| Dataset records |
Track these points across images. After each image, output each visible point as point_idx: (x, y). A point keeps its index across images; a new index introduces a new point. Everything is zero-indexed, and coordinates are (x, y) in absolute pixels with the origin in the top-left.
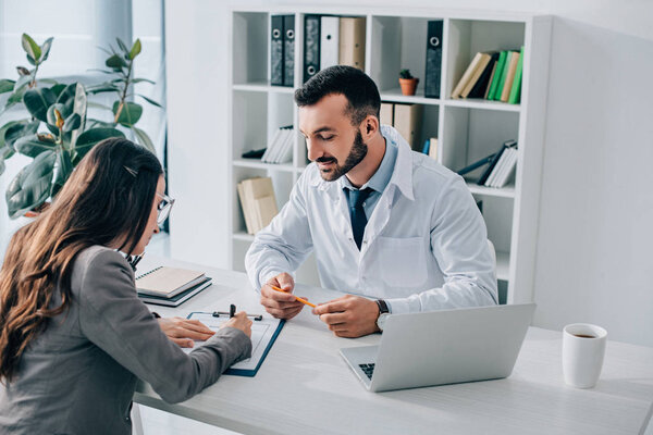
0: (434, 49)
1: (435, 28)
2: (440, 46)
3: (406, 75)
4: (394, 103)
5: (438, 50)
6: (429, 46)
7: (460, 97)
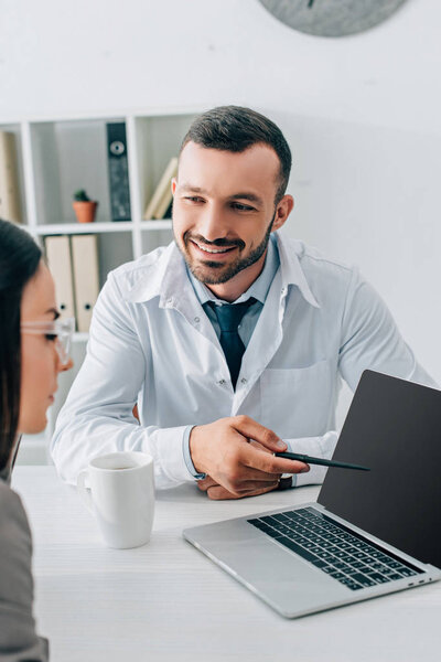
0: (118, 158)
1: (116, 132)
2: (125, 153)
3: (82, 197)
4: (70, 236)
5: (123, 159)
6: (111, 155)
7: (154, 218)
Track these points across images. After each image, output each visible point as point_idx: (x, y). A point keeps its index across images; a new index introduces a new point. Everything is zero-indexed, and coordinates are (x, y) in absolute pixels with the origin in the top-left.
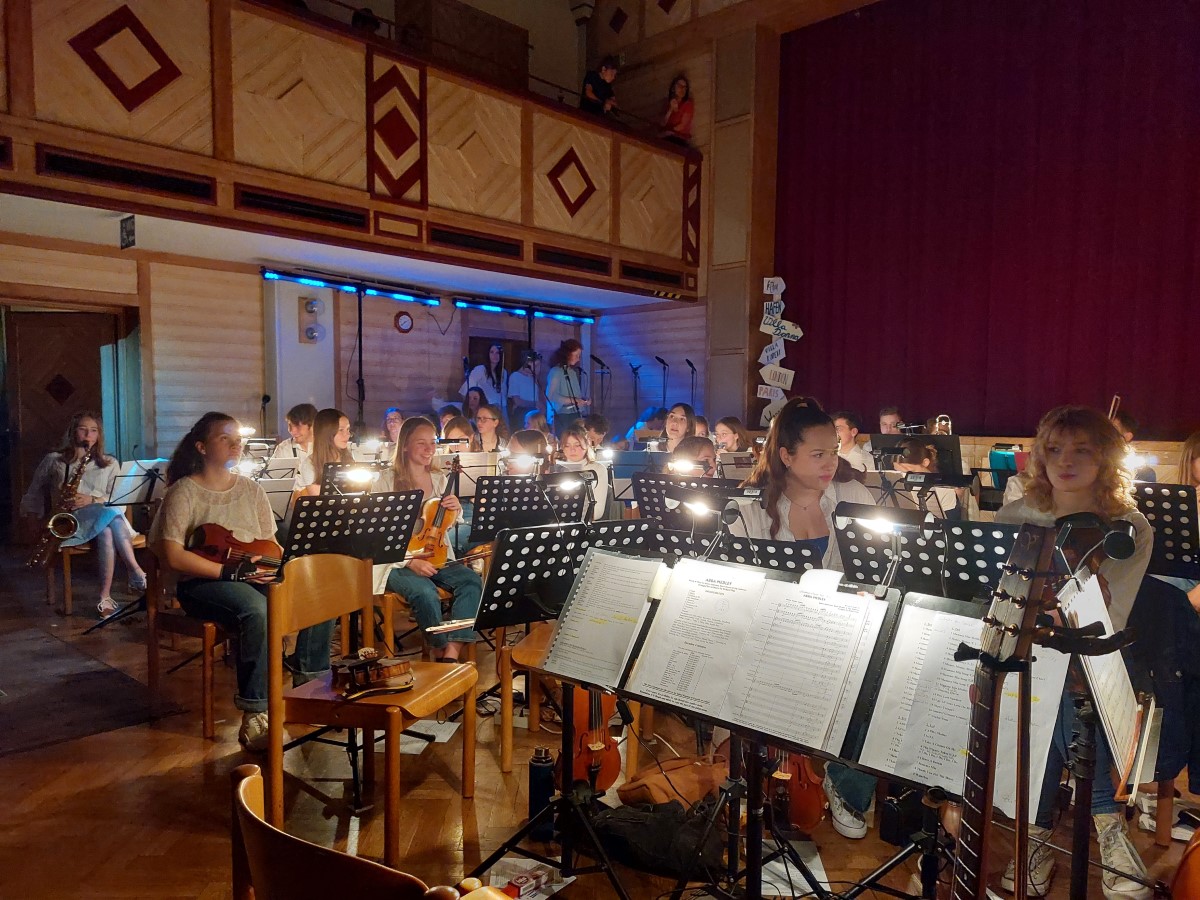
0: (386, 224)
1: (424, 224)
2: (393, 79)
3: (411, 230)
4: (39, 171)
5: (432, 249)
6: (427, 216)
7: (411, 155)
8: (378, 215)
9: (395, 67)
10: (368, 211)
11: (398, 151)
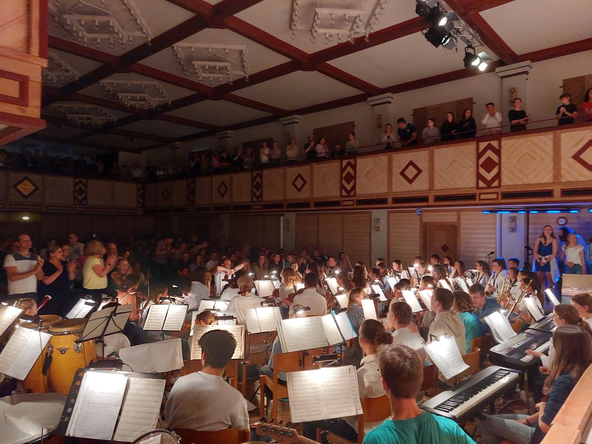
0: (482, 197)
1: (500, 193)
2: (489, 147)
3: (494, 196)
4: (393, 204)
5: (504, 201)
6: (502, 189)
7: (494, 172)
8: (480, 194)
9: (490, 143)
10: (476, 194)
11: (489, 171)
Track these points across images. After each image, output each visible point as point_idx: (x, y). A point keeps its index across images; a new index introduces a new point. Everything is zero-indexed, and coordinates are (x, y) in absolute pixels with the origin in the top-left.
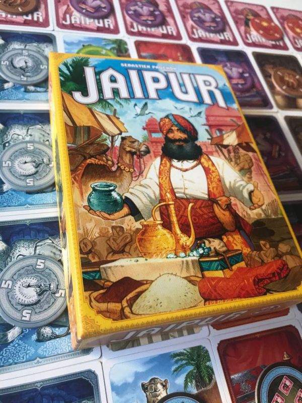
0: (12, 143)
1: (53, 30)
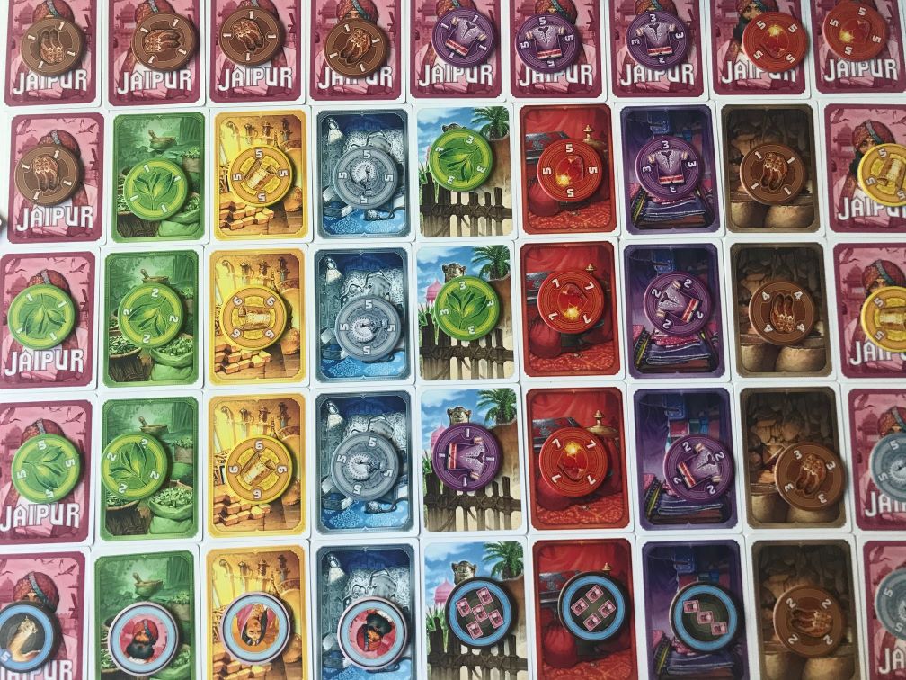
0: (350, 299)
1: (406, 102)
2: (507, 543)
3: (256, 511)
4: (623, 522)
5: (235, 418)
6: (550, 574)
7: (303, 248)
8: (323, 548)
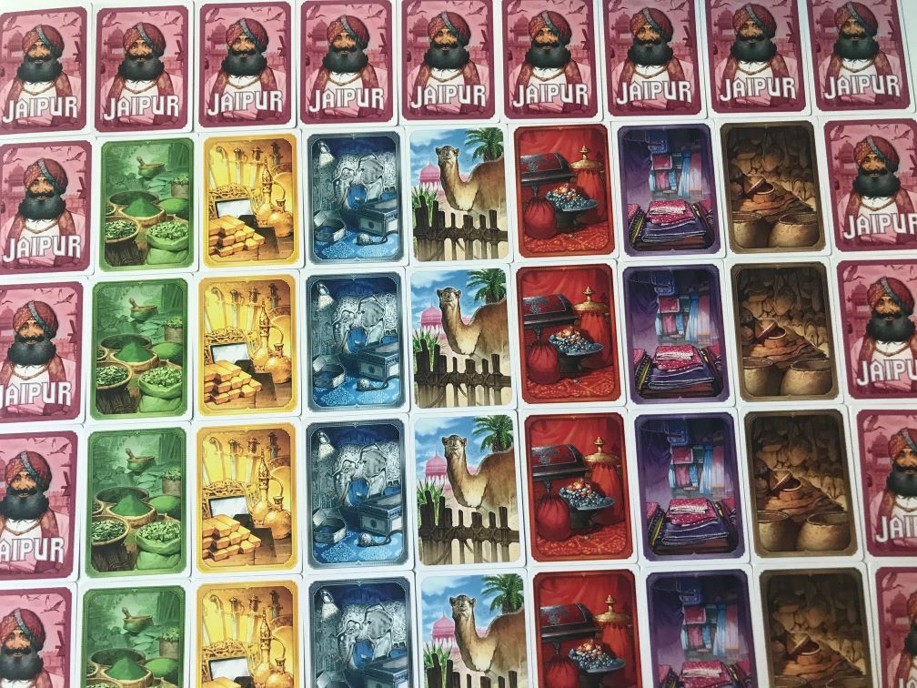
1: (397, 124)
2: (507, 576)
3: (246, 546)
4: (626, 552)
5: (224, 449)
6: (551, 607)
7: (295, 274)
8: (316, 582)
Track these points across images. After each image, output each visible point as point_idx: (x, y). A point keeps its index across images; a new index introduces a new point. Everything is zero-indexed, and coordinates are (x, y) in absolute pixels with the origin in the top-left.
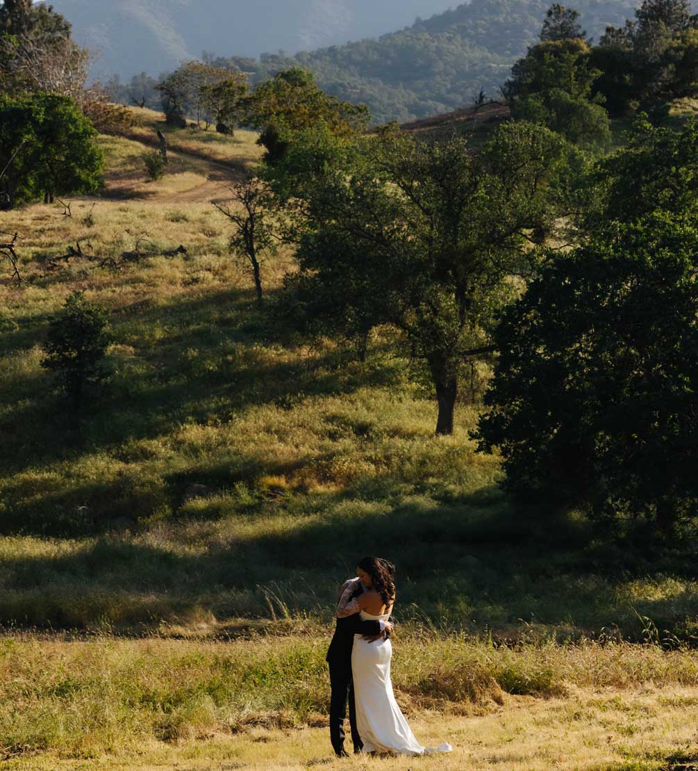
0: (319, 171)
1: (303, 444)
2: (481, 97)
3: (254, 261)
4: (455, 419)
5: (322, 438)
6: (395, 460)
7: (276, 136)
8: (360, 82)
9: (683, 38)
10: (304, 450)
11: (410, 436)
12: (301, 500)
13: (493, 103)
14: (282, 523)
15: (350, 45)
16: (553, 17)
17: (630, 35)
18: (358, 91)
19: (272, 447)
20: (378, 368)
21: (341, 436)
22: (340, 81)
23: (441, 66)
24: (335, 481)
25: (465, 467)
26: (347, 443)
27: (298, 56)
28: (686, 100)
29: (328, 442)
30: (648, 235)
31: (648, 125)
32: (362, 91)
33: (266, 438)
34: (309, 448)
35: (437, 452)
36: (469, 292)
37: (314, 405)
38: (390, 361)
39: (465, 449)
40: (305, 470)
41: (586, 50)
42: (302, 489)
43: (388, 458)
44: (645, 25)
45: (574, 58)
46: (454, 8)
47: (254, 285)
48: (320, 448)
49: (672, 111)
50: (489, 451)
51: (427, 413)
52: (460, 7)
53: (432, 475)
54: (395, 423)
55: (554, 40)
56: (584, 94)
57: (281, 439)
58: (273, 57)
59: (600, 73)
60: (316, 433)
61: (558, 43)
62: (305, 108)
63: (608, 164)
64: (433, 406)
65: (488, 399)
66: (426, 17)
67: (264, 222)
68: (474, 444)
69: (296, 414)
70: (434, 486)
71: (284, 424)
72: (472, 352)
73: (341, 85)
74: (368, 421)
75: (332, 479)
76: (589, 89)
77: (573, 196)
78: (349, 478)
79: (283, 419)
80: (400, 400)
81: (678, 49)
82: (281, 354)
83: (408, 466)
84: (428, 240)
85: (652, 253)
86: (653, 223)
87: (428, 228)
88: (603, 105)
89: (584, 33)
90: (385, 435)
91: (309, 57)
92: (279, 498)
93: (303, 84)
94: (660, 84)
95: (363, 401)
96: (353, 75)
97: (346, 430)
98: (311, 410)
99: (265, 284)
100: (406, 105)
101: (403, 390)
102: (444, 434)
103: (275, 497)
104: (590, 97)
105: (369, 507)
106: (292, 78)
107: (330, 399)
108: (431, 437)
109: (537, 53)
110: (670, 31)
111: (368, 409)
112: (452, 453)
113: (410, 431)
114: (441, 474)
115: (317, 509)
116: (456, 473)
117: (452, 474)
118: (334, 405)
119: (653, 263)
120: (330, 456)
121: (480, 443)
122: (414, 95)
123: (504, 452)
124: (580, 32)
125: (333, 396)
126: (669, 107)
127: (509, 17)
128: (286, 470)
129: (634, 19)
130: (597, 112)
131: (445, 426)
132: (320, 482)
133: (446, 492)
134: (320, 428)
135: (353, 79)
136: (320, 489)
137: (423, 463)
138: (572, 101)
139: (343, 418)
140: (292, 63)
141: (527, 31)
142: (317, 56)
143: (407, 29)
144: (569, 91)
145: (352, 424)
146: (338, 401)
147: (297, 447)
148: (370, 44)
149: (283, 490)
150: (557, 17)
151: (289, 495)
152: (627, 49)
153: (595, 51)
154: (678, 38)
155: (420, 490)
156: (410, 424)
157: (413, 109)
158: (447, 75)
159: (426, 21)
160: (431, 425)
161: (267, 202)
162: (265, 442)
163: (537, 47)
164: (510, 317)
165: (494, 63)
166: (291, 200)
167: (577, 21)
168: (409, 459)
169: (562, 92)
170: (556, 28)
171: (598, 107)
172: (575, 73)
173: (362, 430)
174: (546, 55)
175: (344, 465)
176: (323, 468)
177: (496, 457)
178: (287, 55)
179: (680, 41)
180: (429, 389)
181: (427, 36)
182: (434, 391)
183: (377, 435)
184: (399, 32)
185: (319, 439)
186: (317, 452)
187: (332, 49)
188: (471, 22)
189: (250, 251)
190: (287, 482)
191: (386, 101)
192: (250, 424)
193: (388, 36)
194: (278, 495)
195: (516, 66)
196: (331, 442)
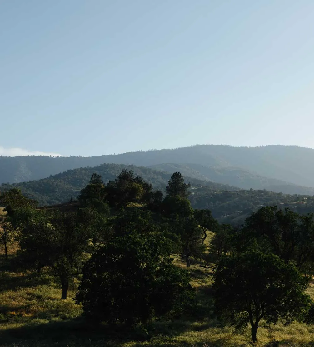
0: (27, 220)
1: (21, 302)
2: (71, 199)
3: (5, 246)
4: (67, 295)
5: (27, 300)
6: (49, 306)
7: (11, 208)
8: (32, 193)
9: (131, 185)
10: (21, 303)
11: (54, 299)
12: (20, 319)
13: (75, 201)
14: (15, 326)
15: (30, 182)
16: (94, 177)
17: (116, 184)
18: (32, 196)
19: (11, 303)
20: (44, 279)
21: (33, 299)
22: (26, 193)
23: (57, 190)
24: (31, 313)
25: (70, 309)
26: (34, 301)
27: (14, 184)
28: (131, 203)
29: (28, 301)
30: (127, 241)
31: (124, 210)
32: (33, 196)
33: (9, 300)
34: (22, 303)
35: (62, 304)
36: (73, 257)
37: (24, 290)
38: (47, 277)
39: (70, 303)
40: (22, 310)
41: (103, 187)
42: (20, 315)
43: (47, 306)
44: (120, 181)
45: (100, 189)
46: (62, 173)
47: (5, 253)
48: (26, 303)
49: (127, 206)
50: (79, 304)
51: (58, 293)
52: (64, 173)
53: (61, 311)
54: (49, 295)
55: (94, 183)
56: (102, 200)
57: (14, 300)
58: (5, 184)
59: (107, 194)
60: (25, 298)
61: (95, 184)
62: (19, 201)
63: (112, 220)
64: (60, 291)
65: (79, 288)
66: (53, 175)
67: (9, 235)
68: (74, 302)
69: (19, 293)
70: (62, 314)
71: (15, 296)
72: (73, 274)
73: (27, 194)
74: (41, 295)
75: (30, 312)
76: (104, 198)
77: (105, 230)
78: (35, 312)
79: (14, 294)
80: (50, 289)
81: (130, 188)
82: (13, 275)
83: (53, 308)
84: (61, 241)
85: (129, 246)
86: (129, 238)
87: (61, 238)
88: (108, 203)
89: (103, 182)
90: (46, 299)
91: (17, 185)
92: (14, 318)
93: (18, 193)
94: (124, 198)
95: (39, 289)
96: (30, 191)
97: (34, 298)
98: (23, 292)
99: (8, 253)
100: (46, 201)
101: (51, 286)
102: (64, 299)
103: (12, 318)
104: (104, 201)
105: (42, 321)
106: (14, 191)
107: (29, 288)
108: (60, 299)
109: (89, 187)
110: (127, 183)
111: (41, 291)
112: (66, 305)
113: (54, 297)
114: (63, 311)
115: (26, 321)
116: (67, 310)
117: (66, 311)
118: (30, 290)
119: (129, 249)
120: (29, 305)
121: (76, 301)
122: (49, 198)
123: (83, 304)
124: (101, 182)
125: (29, 287)
126: (127, 205)
127: (78, 176)
128: (16, 309)
129: (117, 179)
130: (106, 205)
131: (64, 296)
132: (26, 313)
133: (65, 316)
134: (26, 297)
135: (30, 192)
136: (26, 315)
137: (57, 308)
138: (99, 202)
139: (33, 294)
140: (12, 186)
141: (83, 180)
142: (19, 184)
143: (47, 178)
144: (98, 199)
145: (36, 296)
146: (31, 289)
147: (19, 302)
148: (36, 182)
149: (15, 316)
150: (95, 177)
151: (16, 317)
152: (115, 187)
153: (105, 187)
154: (130, 185)
155: (57, 316)
156: (53, 296)
157: (48, 202)
158: (59, 192)
159: (53, 176)
160: (60, 296)
161: (10, 229)
162: (9, 301)
163: (89, 186)
164: (87, 264)
165: (74, 189)
166: (18, 228)
167: (101, 179)
168: (53, 306)
169: (96, 199)
170: (94, 180)
171: (106, 204)
172: (100, 194)
173: (39, 297)
174: (92, 188)
175: (34, 308)
176: (27, 309)
177: (81, 305)
178: (10, 184)
179: (130, 186)
180: (60, 285)
181: (53, 180)
182: (61, 286)
183: (43, 299)
184: (45, 179)
185: (26, 300)
186: (25, 304)
187: (24, 183)
188: (67, 177)
189: (5, 243)
190: (16, 313)
191: (40, 199)
192: (4, 296)
193: (42, 180)
194: (13, 317)
195: (81, 191)
196: (29, 301)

| What is expected |
Render the lines above as a JSON list of strings with one string per line, starting at the very first line and stopping after the line that contains "11: (489, 171)". Leave out blank lines and the pictures.

| Your response |
[
  "Track these points across images. After each image, output each visible point as point_idx: (x, y). A point keeps its index across images; a new index introduces a new point. Everything is zero-indexed, and coordinates are (x, y) in absolute pixels with the origin in the top-left.",
  "0: (434, 49)",
  "1: (435, 28)",
  "2: (440, 46)",
  "3: (406, 75)",
  "4: (394, 103)",
  "5: (438, 50)",
  "6: (429, 46)",
  "7: (460, 97)",
  "0: (118, 158)",
  "1: (116, 132)",
  "2: (125, 153)",
  "3: (82, 197)",
  "4: (70, 236)",
  "5: (123, 159)",
  "6: (111, 155)",
  "7: (154, 218)",
  "Track these points across images. After each image, output each visible point as point_idx: (x, y). A point keeps its index across images; a new index introduces a new point. Everything is zero-indexed, and coordinates are (x, y) in absolute pixels with the origin in the top-left.",
  "0: (386, 224)",
  "1: (424, 224)",
  "2: (393, 79)",
  "3: (411, 230)",
  "4: (39, 171)",
  "5: (432, 249)",
  "6: (427, 216)",
  "7: (411, 155)",
  "8: (378, 215)",
  "9: (395, 67)",
  "10: (368, 211)",
  "11: (398, 151)",
  "0: (482, 197)",
  "1: (500, 193)",
  "2: (489, 147)",
  "3: (494, 196)",
  "4: (393, 204)",
  "5: (504, 201)",
  "6: (502, 189)",
  "7: (494, 172)",
  "8: (480, 194)",
  "9: (490, 143)",
  "10: (476, 194)",
  "11: (489, 171)"
]